WHAT THIS EXERCISE ASKS —
• 1. Answer these from the hyphenation thread:
(a) Which two characters does the reply say already have ways of controlling hyphenation?
(b) When TeX breaks a line after an underscore or slash by default, what does it not introduce?
(c) In which file could the definitions be placed to make the change system-wide?
• 2. Continue the hyphenation thread from its last sentence.

TEXT PASSAGE —
+---+

While avoiding all hyphenation makes a bad situation worse.
(Sorry guys.)
I believe the questions are:
1) Is there a way to turn off hyphenation at underscores?
2) Is there a way to turn off hyphenation at embedded periods?
--Andrew
|
699.4 | TAG$POST_TRANSLATE may help here | CLOSET::ANKLAM | | Mon Aug 10 1987 16:50 | 57 |
|
Andrew is (as usual) correct. We have two ways of controlling the
hyphenation of words with underscores and slash characters (/).
Providing special processing when a word has an embedded period
is something we hadn't yet considered.
Here's the way these are handled.
1. By default, DOCUMENT treats underscore characters and slashes
the same way that it treats explicit hyphens in a word. If a
line contains a long string with a lot of _ or / in it, TeX
will break any line following the _ or the /, but will not
introduce a hyphen character to show continuation. This was
an intentional design decision based on our original specs.
2. This behavior can be overridden in a DESIGN file, if this
behavior is inappropriate for a specific type of document.
The following should be put in the DESIGN file:
\def\_{\underscore}
\def\slash{/}
These could also be put in the DOC$LOCAL_ELEMENTS file to make
the change system-wide.

+---+

STORED DATA —
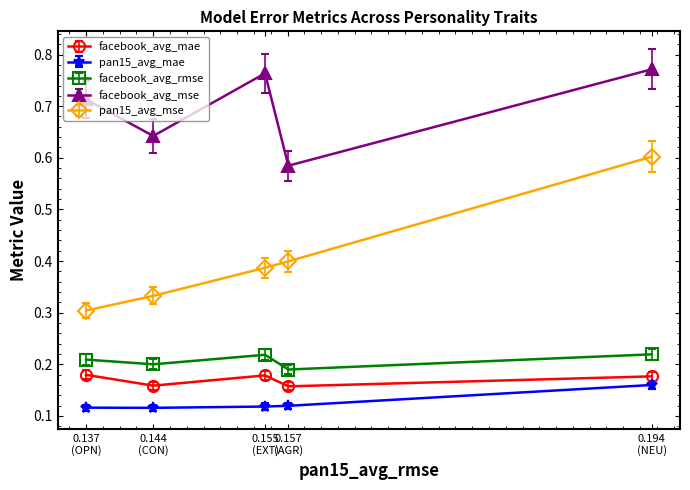

At how many categories does at least one series exceed 0?

5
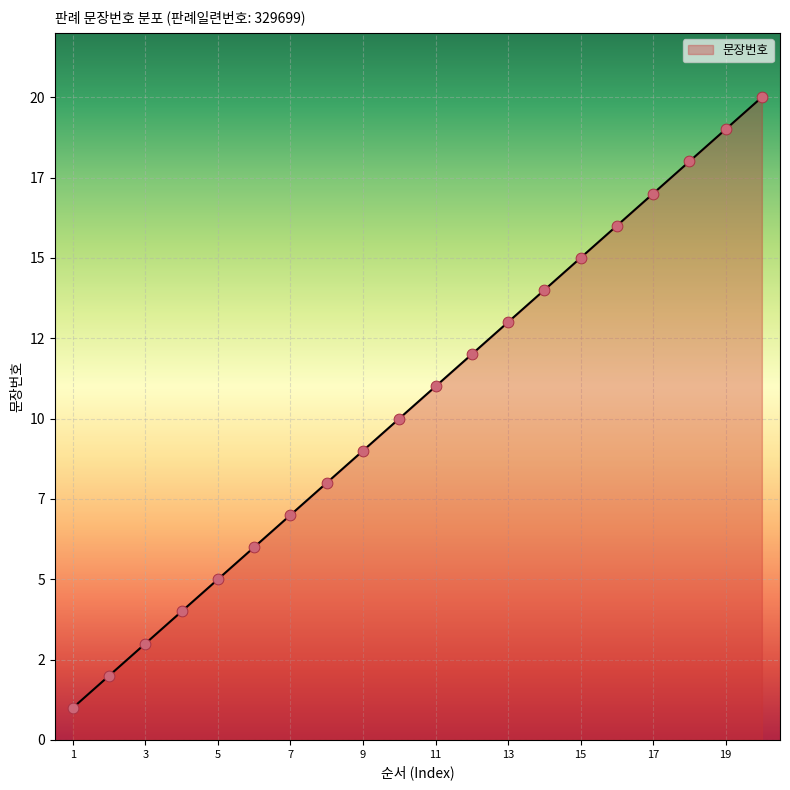

Is this an area chart (filled region under the line)?

Yes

+---+

ANSWERS —
• 1.
(a) Underscores and slash characters (/).
(b) A hyphen character to show continuation.
(c) The DOC$LOCAL_ELEMENTS file.

• 2.
3. There is also a way to 'trap' a certain set of specific names
and keep them from being hyphenated. This method involves the
TAG$$LOCAL_STRINGS file. (This is not documented for customers;
the interface is tricky and error-prone.) We have used this in
previous versions of DOCUMENT and it is still in use in some
places.
After the tag translator finishes translating the tags in a file,
but before the text formatter runs, a post-translate routine
is invoked. This program fixes up special characters and makes
sure that the text formatter is handed 'clean' text. It also
looks for a file with the logical name TAG$$LOCAL_STRINGS. If
this logical is defined, it is assumed to be a file that contains
a set of strings to be translated and their outputs.
If you look in DOC$LOCAL_FORMATS:CUP$LOCAL_STRINGS.TXT, you will
see the list of product names that we look for and handle. In
that file, you see things like:
'MACRO-11' '\:{MACRO--11}' /* MACRO-11 */
This input/output/comment sequence is read in during
post-translation. Any occurrence of MACRO-11 (with a hyphen)
is translated so the hyphen is an en-dash (which looks better)
and it uses the shorthand \:{ } to put a hbox around it, so it
will never be split across lines.
I hope that this helps enough to solve some of the problems in .0.
patti
|
699.5 | | CRAYON::GENT | Party gone out of bounds -- B52's | Mon Aug 10 1987 17:13 | 3 |
| Thanks Patti. That definitely helps.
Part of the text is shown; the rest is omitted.